Grange-over-Sands is a sleepy Edwardian resort set across the estuary from Lancaster and Morecambe, and may (at some risk) still be crossed by an ancient pathway when the tide is low. It was a firm favourite to Victorian and Edwardian holidaymakers, being accessible by the Furness Railway, and, due to its protected setting, enjoys more sunshine than any other place in the Lake District.
It still retains much of that charm and tranquility, with a long seaside promenade walk with its attractively well-maintained ornamental gardens and extensive collection of waterfowl, which parallel the town’s main street which bustles with charming and characterful shops, and a profusion of high quality accommodation within all price brackets. It is a leisurely mature town, and attracts an older clientele than other more famous and developed seaside resorts across the bay in Lancashire.

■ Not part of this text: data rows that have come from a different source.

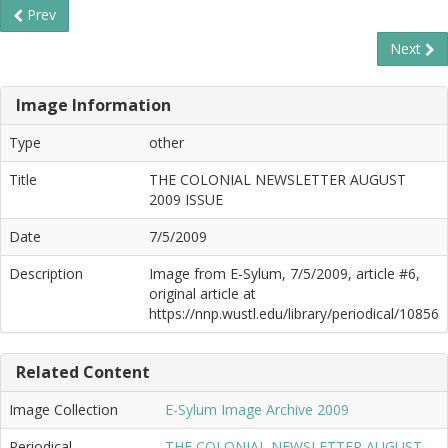
Prev
Next
Image Information
Type
other
Title
THE COLONIAL NEWSLETTER AUGUST
2009 ISSUE
Date
7/5/2009
Description
Image from E-Sylum, 7/5/2009, article #6,
original article at
https://nnp.wustl.edu/library/periodical/10856
Related Content
Image Collection
E-Sylum Image Archive 2009
Periodical
THE COLONIAL NEWSLETTER AUGUST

The town’s name derives from the fact that some 800 years ago it was the site of a large mill or “granary”, and it was originally called the ‘Granary-over-the-sands’ by the people of Morecambe over the estuary, who obtained most of their flour from Grange.
The Promenade overlooking Morecambe Bay and the Ornamental Gardens
The granary building also stored many other kinds of sea freight and goods, and helped establish Grange as a one-time major sea port for the region. Over the years the name has been condensed to its present form. Grange became inextricably linked with the City of Lancaster by the Oversands path, and a warden was appointed to guide walkers over the treacherously shifting estuary for many years. It was a major thoroughfare until well into the late 19th century; before the building of metalled roads and turnpikes, it was the only reliable way into Lancashire, and saved a whole day’s travel. Walkers may still tread the path, as it is recognised as a Public Right of Way, though novices would be well advised to seek advice and a tidal times manual from the Tourist Information Centre in Grange town centre before attempting the walk. The approach to the modern day town is entirely Edwardian, with the quaint railway station, and the arcaded shops of that period. Also worth seeing at the eastern town approach is the ornamental gardens, with its large man-made lake, the probable site of the original granary, a profusion of wildfowl and water birds, and its exotic trees, of which a luxuriant 100 feet high Lawson Cypress is the most dominant. Curiously, the Furness railway separates the town from its promenade, which can be accessed at three points along its one mile length. At the western end of the town are seaside leisure facilities including tennis courts and putting greens, swimming pool and children’s entertainments.